Extras (informational, weight 0 — surfaced but don't move the score)

openapi
rss-atom
security-txt
humans-txt

Reasoning: extras are nice signals but we don't want to inflate against the baseline tool.

Applicability (profiles)

A check is skipped (not_applicable) when it doesn't apply to the selected profile.

Profile	Description	What's included
`all` (default)	Everything	Every check
`content`	Static / publishing sites	Discoverability + Content + Bot Access + `oauth-`(off), `mcp-server-card`(off), `api-catalog`(off), `webmcp`(off), `a2a-`(off), all Commerce off
`site`	General web app	Everything except Commerce
`api`	API/backend service	Discoverability + Capabilities + `web-bot-auth`. Content checks off.

When a check is not_applicable, its weight is removed from the denominator for that scan — the score is rescaled so users don't get penalised for skipping irrelevant checks.

Formula

for each category C:
  applicableWeightC = sum(check.weight for check in C if status != not_applicable)
  earnedC           = sum(check.weight * check.score for check in C if status != not_applicable)
  if applicableWeightC == 0:
    categoryScoreC = null (not shown)
  else:
    categoryScoreC = round(100 * earnedC / applicableWeightC)

totalApplicableWeight = sum(applicableWeightC for each C)
totalEarned           = sum(earnedC for each C)
finalScore            = round(100 * totalEarned / totalApplicableWeight)

check.score is a float in [0..1] — most checks are 0 or 1; checks with sub-tests produce partial credit (e.g. llms-txt gives 0.5 for existence + 0.5 for being well-formed).

Status mapping

Status	Contributes `check.score`	Visible
`pass`	1.0	✓ green
`warn`	0.5 (or check-defined partial)	⚠ amber
`fail`	0.0	✕ rose
`not_applicable`	— (excluded)	— gray

Sub-result credit

Checks with multiple sub-tests define their own partial scoring in their docs/checks/<id>.md file under a Scoring section. The engine trusts that value.

Example — robots-txt:

Sub-test	Weight within check
Exists (200 OK, `text/plain`)	0.4
Points to at least one Sitemap	0.3
Has AI bot rules or Content-Signal	0.3

If the file exists, no sitemap, but has AI rules → 0.4 + 0 + 0.3 = 0.7.

Why the incumbent's weights don't apply here

The baseline tool (isitagentready.com) intentionally keeps Commerce out of the score (weight 0). We include it (weight 10) because we believe site owners want commerce progress to show on their badge. This is a deliberate difference and is documented on /learn/scoring.
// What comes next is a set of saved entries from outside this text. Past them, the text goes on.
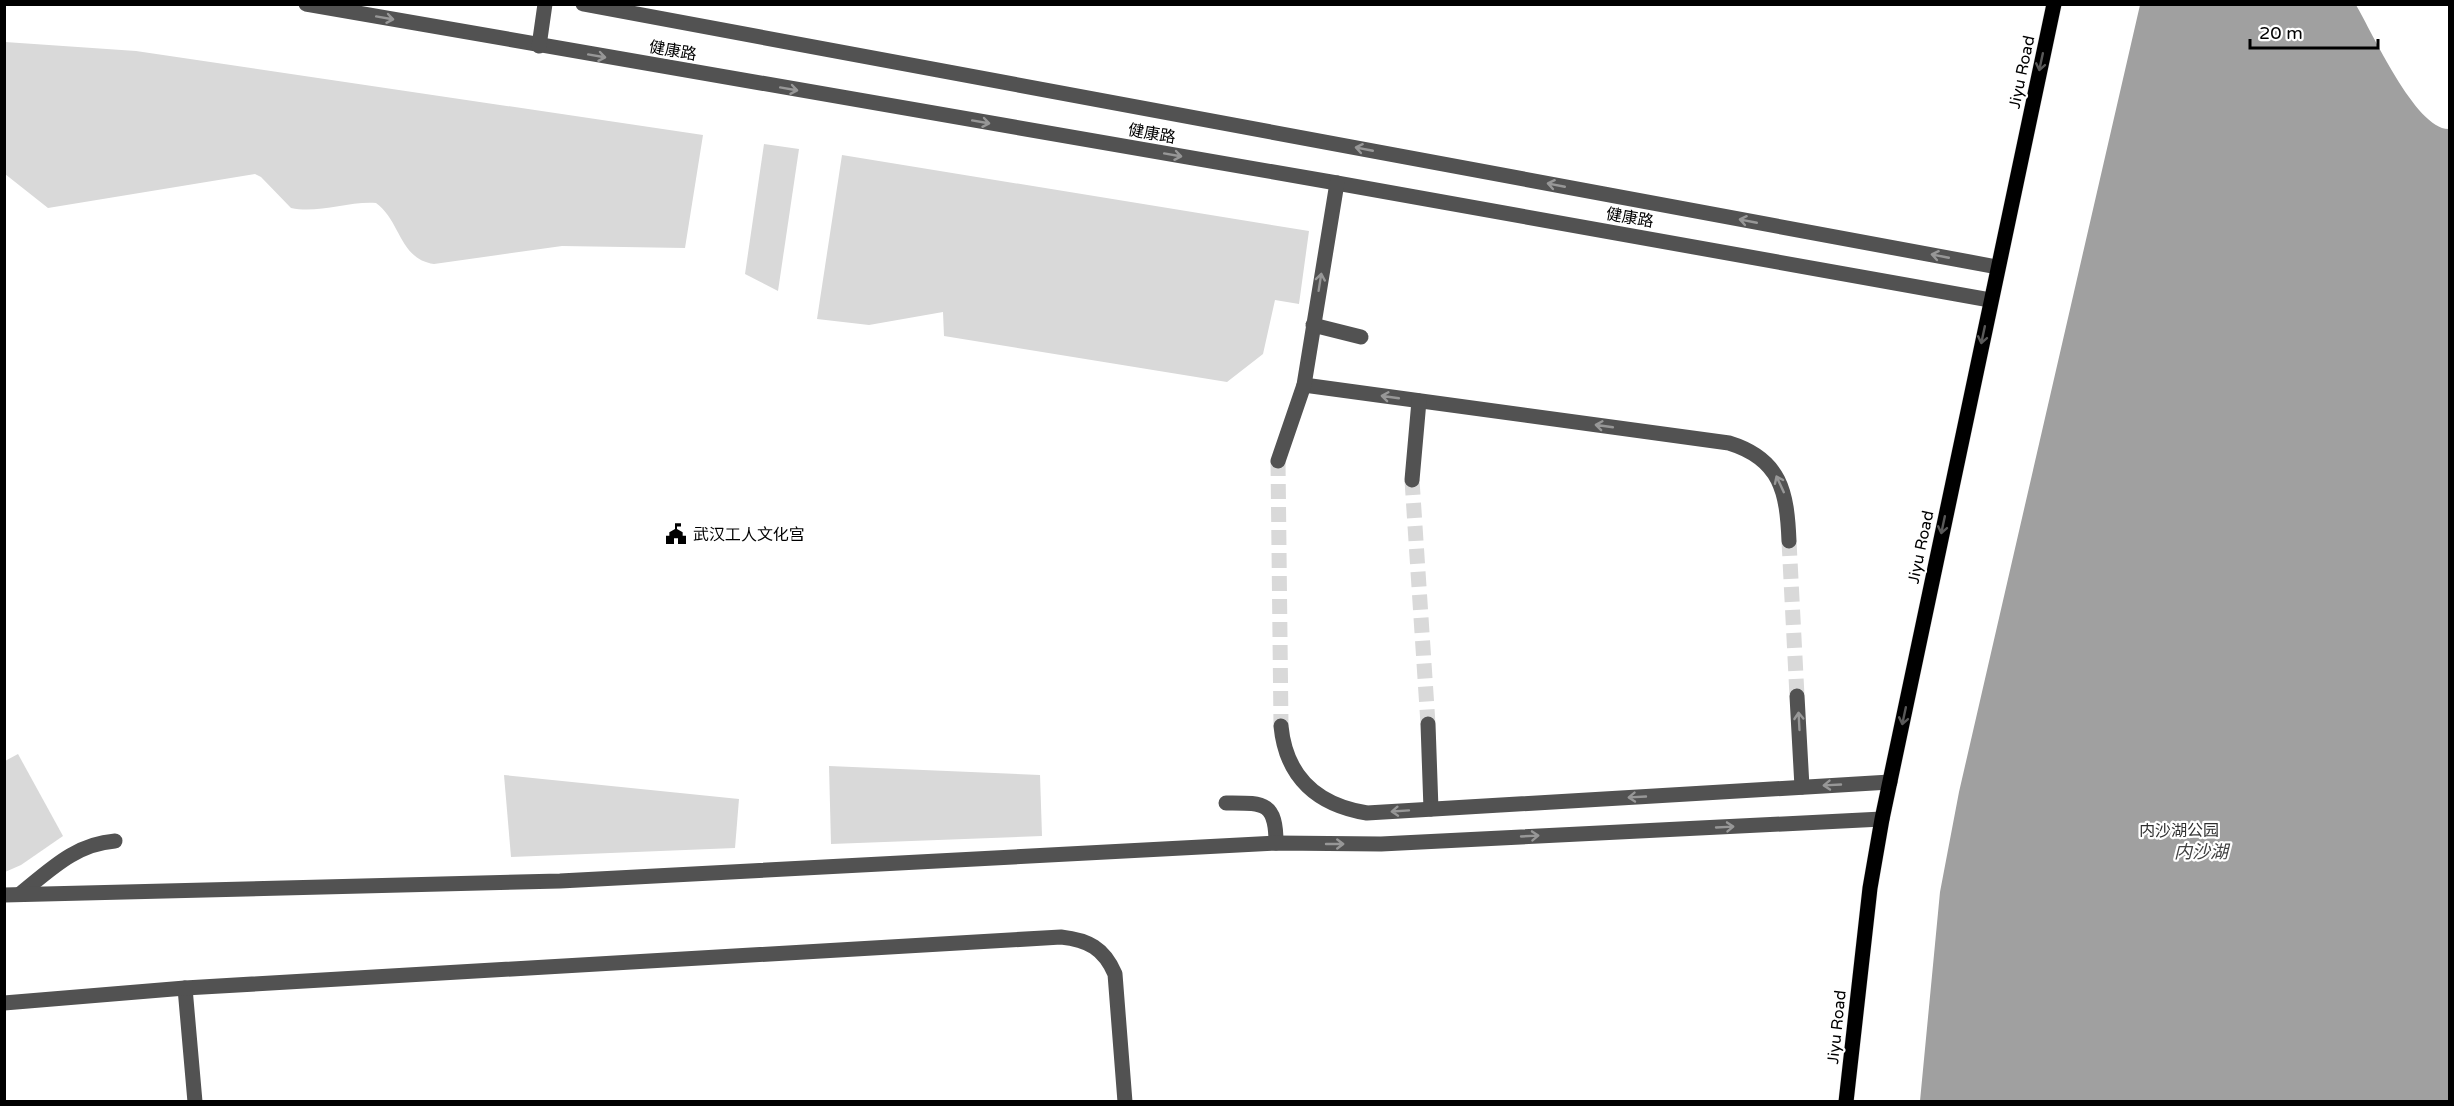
<svg xmlns="http://www.w3.org/2000/svg" width="2454" height="1106" font-family="'Varela Round','Noto Sans SC',sans-serif">
<style>
.green{fill:#d9d9d9}
.water{fill:#a0a0a0}
.lines{fill:none;stroke-linecap:round;stroke-linejoin:round}
.minor-tunnel{stroke:#d9d9d9;stroke-width:15;stroke-dasharray:15 8;stroke-linecap:butt}
.major-casing{stroke:#dbdbdb;stroke-width:16}
.minor{stroke:#525252;stroke-width:15}
.major{stroke:#000;stroke-width:15}
.oneway{stroke:#979797}
.oneway2{stroke:#595959}
.labels{text-anchor:middle;stroke-width:4.5;stroke-linejoin:round;paint-order:stroke}
.street-label{font-size:16px;fill:#000;stroke:#fff}
.poi-label{font-size:16px;fill:#000;stroke:#fff;text-anchor:start}
.park-label{font-size:16px;fill:#303030;stroke:#fff}
.water-label{font-size:18px;font-style:italic;fill:#414141;stroke:#fff}
</style>
<rect width="100%" height="100%" fill="#fff"/>
<g class="green">
<path d="M5,42L136,51L703,135L685,248L562,246L434,264C399,259 401,221 376,203C348,201 318,214 291,208L261,177L255,174L48,208L5,174Z"/>
<polygon points="764,144 799,149 778,291 745,274"/>
<polygon points="842,155 1309,231 1299,304 1275,300 1263,354 1227,382 944,336 943,312 869,325 817,319"/>
<polygon points="18,754 63,836 21,865 5,872 5,761"/>
<polygon points="829,766 1040,775 1042,836 831,844"/>
<polygon points="504,775 739,799 735,848 511,857"/>
</g>
<path class="water" d="M2140,5H2356C2372,32 2416,130 2449,129V1101H1920L1940,892L1959,792Z"/>
<g class="lines">
<g class="minor-tunnel">
<polyline points="1278,461 1281,726"/>
<polyline points="1412,480 1428,724"/>
<polyline points="1789,541 1797,696"/>
</g>
<defs>
<polyline id="major" points="1846,1102 1870,888 1882,819 2054,4"/>
</defs>
<use href="#major" class="major-casing"/>
<g class="minor">
<polyline points="306,4 1331,182 1990,300"/>
<polyline points="583,4 1997,267"/>
<polyline points="539,46 545,4"/>
<polyline points="1313,325 1361,337"/>
<path d="M1304,385L1729,443C1781,459 1787,492 1789,541"/>
<polyline points="1278,461 1304,385 1337,183"/>
<polyline points="1412,480 1419,401"/>
<polyline points="1797,696 1802,787"/>
<polyline points="1428,724 1431,809"/>
<path d="M1281,726C1286,778 1318,805 1367,813L1890,782"/>
<path d="M1226,803C1263,803 1276,801 1276,843"/>
<path d="M20,894C50,870 75,844 115,841"/>
<polyline points="4,895 560,881 1276,843 1381,844 1882,819"/>
<polyline points="185,988 195,1102"/>
<path d="M4,1003L185,988L1061,937C1088,940 1104,948 1115,974L1125,1102"/>
</g>
<use href="#major" class="major"/>
</g>
<defs><path id="oneway-shaft" d="M-6 0H5M1.5-3L5.5 0L1.5 3" fill="none" stroke-width="1.6" stroke-linecap="round" stroke-linejoin="round" transform="scale(1.5)"/></defs>
<g class="oneway">
<use href="#oneway-shaft" transform="translate(385 18) rotate(10)"/>
<use href="#oneway-shaft" transform="translate(597 56) rotate(10)"/>
<use href="#oneway-shaft" transform="translate(789 89) rotate(10)"/>
<use href="#oneway-shaft" transform="translate(981 122) rotate(10)"/>
<use href="#oneway-shaft" transform="translate(1364 149) rotate(-169)"/>
<use href="#oneway-shaft" transform="translate(1173 155) rotate(10)"/>
<use href="#oneway-shaft" transform="translate(1556 185) rotate(-169)"/>
<use href="#oneway-shaft" transform="translate(1748 221) rotate(-169)"/>
<use href="#oneway-shaft" transform="translate(1940 256) rotate(-169)"/>
<use href="#oneway-shaft" transform="translate(1320 282) rotate(-81)"/>
<use href="#oneway-shaft" transform="translate(1390 397) rotate(-172)"/>
<use href="#oneway-shaft" transform="translate(1604 426) rotate(-172)"/>
<use href="#oneway-shaft" transform="translate(1780 484) rotate(-115)"/>
<use href="#oneway-shaft" transform="translate(1799 721) rotate(-93)"/>
<use href="#oneway-shaft" transform="translate(1832 785) rotate(177)"/>
<use href="#oneway-shaft" transform="translate(1637 797) rotate(177)"/>
<use href="#oneway-shaft" transform="translate(1400 811) rotate(176)"/>
<use href="#oneway-shaft" transform="translate(1725 827) rotate(-3)"/>
<use href="#oneway-shaft" transform="translate(1530 836) rotate(-3)"/>
<use href="#oneway-shaft" transform="translate(1335 844)"/>
</g>
<g class="oneway2">
<use href="#oneway-shaft" transform="translate(2041 62) rotate(102)"/>
<use href="#oneway-shaft" transform="translate(1983 335) rotate(102)"/>
<use href="#oneway-shaft" transform="translate(1943 525) rotate(102)"/>
<use href="#oneway-shaft" transform="translate(1904 716) rotate(102)"/>
</g>
<defs>
<symbol id="civic-bare" viewBox="-9 -9 18 18"><path d="M-.6-6.5H3V-4.5H.6V-3L4-1V1h2V6H-6V1h2V-1L-.6-3ZM-1.2 2.5V6h2.4V2.5Z" fill="#000" stroke="#fff" stroke-width="2.5" paint-order="stroke"/></symbol>
</defs>
<g fill-rule="evenodd">
<use href="#civic-bare" x="661" y="519" width="30" height="30"/>
</g>
<g class="labels">
<g class="street-label">
<text transform="translate(673 50) rotate(10)" y="6">健康路</text>
<text transform="translate(2021 72) rotate(-78)" y="6">Jiyu Road</text>
<text transform="translate(1152 133) rotate(10)" y="6">健康路</text>
<text transform="translate(1630 217) rotate(10)" y="6">健康路</text>
<text transform="translate(1920 547) rotate(-78)" y="6">Jiyu Road</text>
<text transform="translate(1836 1027) rotate(-84)" y="6">Jiyu Road</text>
</g>
<g class="poi-label">
<text x="693" y="540">武汉工人文化宫</text>
</g>
<g class="park-label">
<text x="2179" y="836">内沙湖公园</text>
</g>
<g class="water-label">
<text x="2201" y="858">内沙湖</text>
</g>
</g>
<rect width="2454" height="1106" fill="none" stroke="#000000" stroke-width="12"/>
<path d="M2250 39v9h128v-9" fill="none" stroke="#000000" stroke-width="3"/>
<text x="2259" y="39" font-size="18" fill="#000000" stroke="#ffffff" stroke-width="4.5" paint-order="stroke">20 m</text>
</svg>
Tie-breakers on the leaderboard

When two sites have the same integer score:

Higher raw (non-rounded) score
Most recent last_scanned
Alphabetical host

Changing weights later

Weights are stored in src/scoring/weights.ts. A scan stores the weight it used per check in check_results.weight. This means:

Old scans keep their old score (historical stability)
New scans use the new weights
Leaderboard always uses sites.latest_score (rescanned under new weights the next time)
We announce weight changes in the changelog and a /learn/scoring diff table

Scoring edge cases (explicit)

Site blocks our UA: return error with code blocked — do not score.
Site returns 5xx on homepage: error — do not score.
Check's probed URL is 404: the check decides; most return fail, web-bot-auth returns not_applicable (endpoint optional).
HTTPS only with invalid cert: fail the scan at ingest with tls_invalid unless user opts in via checkbox (not in V1).
Redirects off-origin: we follow up to 5; if the final host differs significantly (etld1 changes), we note it but still scan the final URL. The scan record stores both requested_url and the canonical URL.